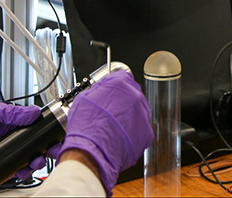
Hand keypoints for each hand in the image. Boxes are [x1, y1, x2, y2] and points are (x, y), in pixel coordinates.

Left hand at [0, 100, 44, 179]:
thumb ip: (12, 112)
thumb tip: (34, 112)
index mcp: (11, 122)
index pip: (34, 126)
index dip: (46, 131)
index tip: (55, 135)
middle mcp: (11, 138)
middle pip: (35, 144)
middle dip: (47, 148)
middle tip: (52, 151)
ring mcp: (7, 152)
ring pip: (29, 158)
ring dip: (37, 160)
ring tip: (36, 161)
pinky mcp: (1, 166)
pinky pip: (17, 171)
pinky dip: (24, 172)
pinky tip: (24, 169)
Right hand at [58, 71, 152, 194]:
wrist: (91, 153)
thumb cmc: (86, 128)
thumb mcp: (84, 98)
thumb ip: (98, 88)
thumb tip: (103, 87)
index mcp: (120, 84)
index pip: (123, 78)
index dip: (116, 87)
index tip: (113, 93)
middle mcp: (135, 96)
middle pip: (132, 94)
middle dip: (123, 102)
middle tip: (111, 113)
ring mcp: (143, 114)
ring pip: (139, 112)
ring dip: (129, 117)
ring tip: (114, 127)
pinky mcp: (147, 133)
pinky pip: (141, 129)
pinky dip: (133, 133)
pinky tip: (120, 137)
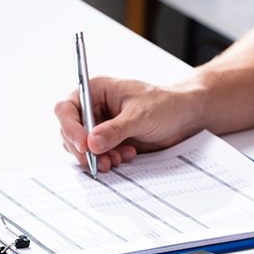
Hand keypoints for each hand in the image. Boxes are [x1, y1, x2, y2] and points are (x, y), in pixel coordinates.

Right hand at [54, 76, 205, 171]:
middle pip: (70, 131)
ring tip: (117, 160)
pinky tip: (126, 156)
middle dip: (84, 149)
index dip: (70, 127)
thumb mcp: (140, 116)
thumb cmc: (166, 104)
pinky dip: (108, 160)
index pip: (67, 108)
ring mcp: (100, 126)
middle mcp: (94, 108)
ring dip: (97, 157)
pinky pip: (97, 155)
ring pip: (82, 147)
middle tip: (99, 161)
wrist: (185, 117)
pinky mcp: (109, 142)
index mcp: (96, 91)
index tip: (82, 144)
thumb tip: (91, 143)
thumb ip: (115, 130)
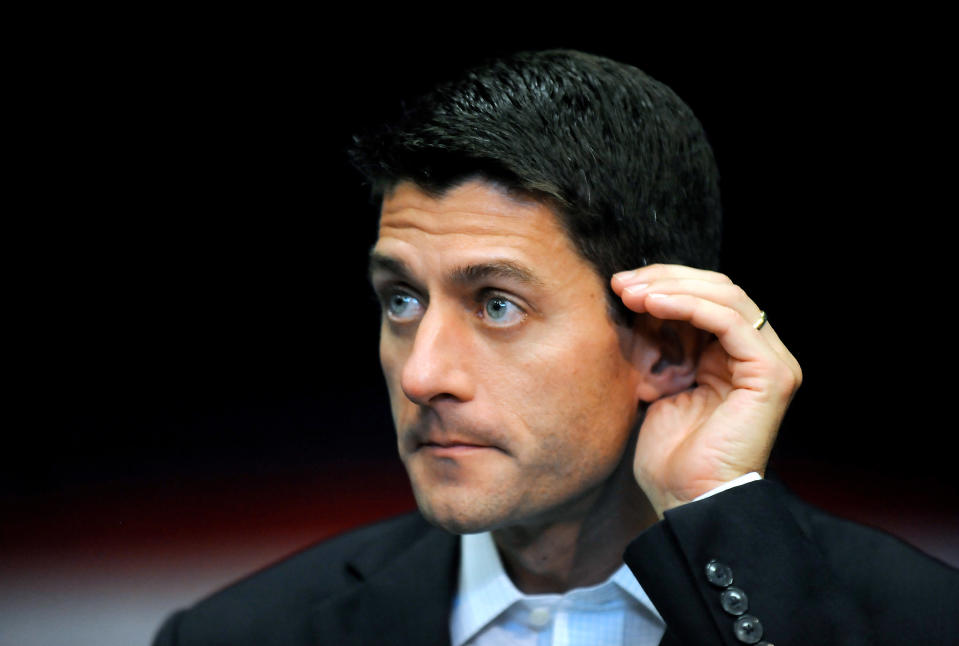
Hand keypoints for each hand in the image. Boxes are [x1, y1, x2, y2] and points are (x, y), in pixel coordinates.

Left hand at [611, 265, 801, 517]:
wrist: (686, 500)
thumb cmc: (671, 456)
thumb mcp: (661, 384)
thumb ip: (664, 344)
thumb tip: (640, 300)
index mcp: (735, 356)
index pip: (707, 297)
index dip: (665, 283)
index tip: (622, 285)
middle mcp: (759, 354)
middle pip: (719, 289)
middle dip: (666, 279)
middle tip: (623, 283)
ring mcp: (771, 362)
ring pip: (726, 297)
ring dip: (673, 288)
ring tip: (633, 294)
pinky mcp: (771, 375)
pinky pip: (731, 321)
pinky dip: (689, 306)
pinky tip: (654, 306)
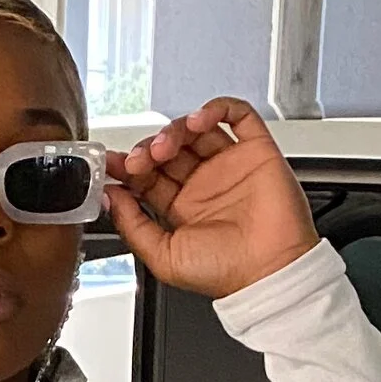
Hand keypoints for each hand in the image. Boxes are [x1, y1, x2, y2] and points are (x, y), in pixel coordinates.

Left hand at [106, 98, 315, 300]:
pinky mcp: (256, 151)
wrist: (270, 272)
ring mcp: (229, 165)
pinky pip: (237, 116)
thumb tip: (110, 196)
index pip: (148, 176)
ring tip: (165, 147)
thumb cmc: (225, 272)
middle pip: (167, 149)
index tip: (111, 164)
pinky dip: (216, 109)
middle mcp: (204, 184)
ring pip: (195, 130)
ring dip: (174, 130)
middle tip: (140, 160)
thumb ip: (132, 226)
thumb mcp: (163, 257)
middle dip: (147, 149)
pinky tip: (198, 121)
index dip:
* * * *
Pictures aside, reproduce all of the material above without alteration.

» **YOUR RESPONSE**
Hand keypoints for each hand in the image. Boxes are [x1, y1, x2, y2] and points are (x, y), in pixel coordinates.

Left hand at [0, 100, 44, 179]:
thumb ip: (12, 112)
thumb tip: (34, 112)
index mcp: (11, 122)
index pip: (34, 126)
index dip: (46, 131)
index tip: (55, 135)
middle mcp: (11, 138)
middle pip: (35, 144)
middle dip: (47, 148)
middle tip: (52, 151)
ring mcp: (7, 152)
ring pip: (29, 158)
ring dip: (37, 160)
ring tip: (36, 161)
pinky mcp: (1, 166)
pinky pip: (17, 171)
pinky dip: (24, 172)
pinky tip: (24, 169)
Right hand at [58, 71, 152, 194]:
wrist: (91, 153)
thumb cmc: (86, 128)
thumb mcp: (84, 98)
thumb ip: (98, 88)
thumb tip: (103, 87)
index mcp: (120, 84)
index pip: (123, 78)
index dip: (116, 87)
index tip: (113, 93)
middle mcp: (135, 96)
middle pip: (132, 94)
middle dip: (123, 102)
middle tip: (111, 113)
ring mcp: (143, 114)
ring pip: (139, 112)
ring dip: (129, 117)
ring tip: (114, 127)
pinky mcp: (147, 133)
pinky pip: (141, 129)
pinky dip: (133, 133)
pinky tip: (120, 137)
Hand keypoints for each hand in the image. Boxes are [x1, y1, x2, y2] and points are (x, y), in pixel coordinates.

Right hand at [54, 76, 205, 171]:
middle pip: (70, 131)
ring tip: (117, 160)
pinky tip: (126, 156)
middle dip: (84, 149)
index dip: (70, 127)
thumb mcp: (140, 116)
thumb cmc: (166, 104)
pinky dip: (108, 160)
index pip: (67, 108)
ring mcp: (100, 126)
middle mcp: (94, 108)
ring dip: (97, 157)
pinky pip: (97, 155)
ring pip: (82, 147)
middle tip: (99, 161)
wrist: (185, 117)
pinky mcp: (109, 142)
index mcp: (96, 91)
index tip: (82, 144)
thumb tip: (91, 143)
thumb ip: (115, 130)
Hand keypoints for each hand in the image. Boxes are [x1, y1, x2, y2] and points are (x, y), in pixel coordinates.

Left hand at [611, 265, 801, 517]:
wrist: (686, 500)
thumb cmc: (671, 456)
thumb mcp: (661, 384)
thumb ip: (664, 344)
thumb tip: (640, 300)
index mcp: (735, 356)
index pip: (707, 297)
index dip: (665, 283)
index tip: (622, 285)
middle mcp: (759, 354)
middle pip: (719, 289)
middle dip: (666, 279)
middle tip: (623, 283)
ring mcp: (771, 362)
ring pip: (726, 297)
ring dip: (673, 288)
ring tip: (633, 294)
pinky mcp: (771, 375)
pinky pip: (731, 321)
pinky dip: (689, 306)
pinky tip: (654, 306)
Hand keypoints for each hand in the image. Boxes are [x1, y1, x2, y2] and points are (x, y), in pixel coordinates.

Left hand at [106, 98, 315, 300]:
pinky mcp: (256, 151)
wrist: (270, 272)
ring mcp: (229, 165)
pinky pip: (237, 116)
thumb tip: (110, 196)
index pip: (148, 176)
ring tip: (165, 147)
thumb cmc: (225, 272)
middle pip: (167, 149)
index tip: (111, 164)
pinky dip: (216, 109)
middle mcp: (204, 184)
ring pip: (195, 130)
ring dip: (174, 130)
middle tip: (140, 160)
thumb ip: (132, 226)
thumb mcp: (163, 257)
middle dip: (147, 149)
pinky tip: (198, 121)
index dip:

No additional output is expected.